I have all the faith in the world in Pixar, as they’ve rarely let me down, but they do have something of an uphill battle with The Good Dinosaur. Coming off of Inside Out, their most creative film yet and the original, non-sequel film with the highest grossing opening weekend of all time, it feels like The Good Dinosaur is set up to be a slight step down. When you add in all of the changes the film has gone through, in what sounds like a shakeup triggered by the film’s original vision simply not working, and things are a little troubling. But this gorgeous and heartfelt trailer is a step in the right direction. (And Ant-Man is proof that enjoyable movies can come out of troubled productions.)
I’m definitely curious to hear from the voice cast, which includes Jeffrey Wright, Anna Paquin, Sam Elliot, and Frances McDormand (the only original cast member to survive through the film’s changes), but for right now I’m intrigued and hopeful. There’s no way The Good Dinosaur could live up to Inside Out‘s originality, so it’s best for them not to even try. A story, after all, is only as good as how its told, and there are few groups out there better at telling stories than Pixar. I may not be counting down the days until November yet, but I’m certainly eager to see more of The Good Dinosaur.
What do you think? Are you excited about The Good Dinosaur? Does its troubled production have you worried, or do you only care about the final product?
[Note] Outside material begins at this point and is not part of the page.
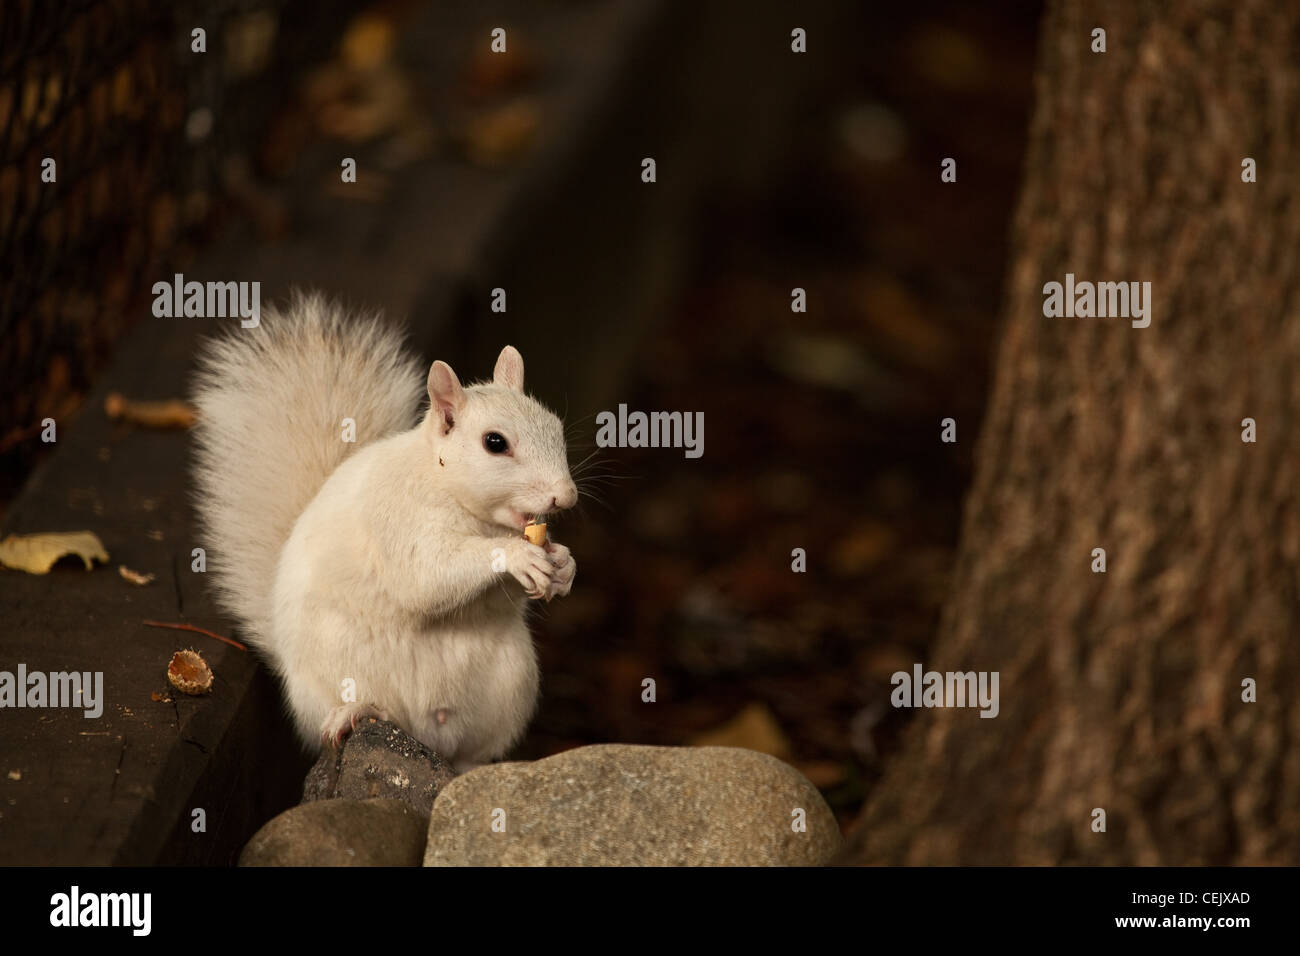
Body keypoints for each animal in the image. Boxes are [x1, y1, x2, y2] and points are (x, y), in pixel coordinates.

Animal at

Does the new voice cast intrigue you, or would you have preferred the original (which included John Lithgow, Neil Patrick Harris, Bill Hader, and Judy Greer)? Can The Good Dinosaur ever live up to Inside Out, and should it even try? Does every Pixar movie have to blow us out of the water? Does the studio’s legacy unfairly impact our expectations? What’s your favorite dinosaur? Let me know in the comments!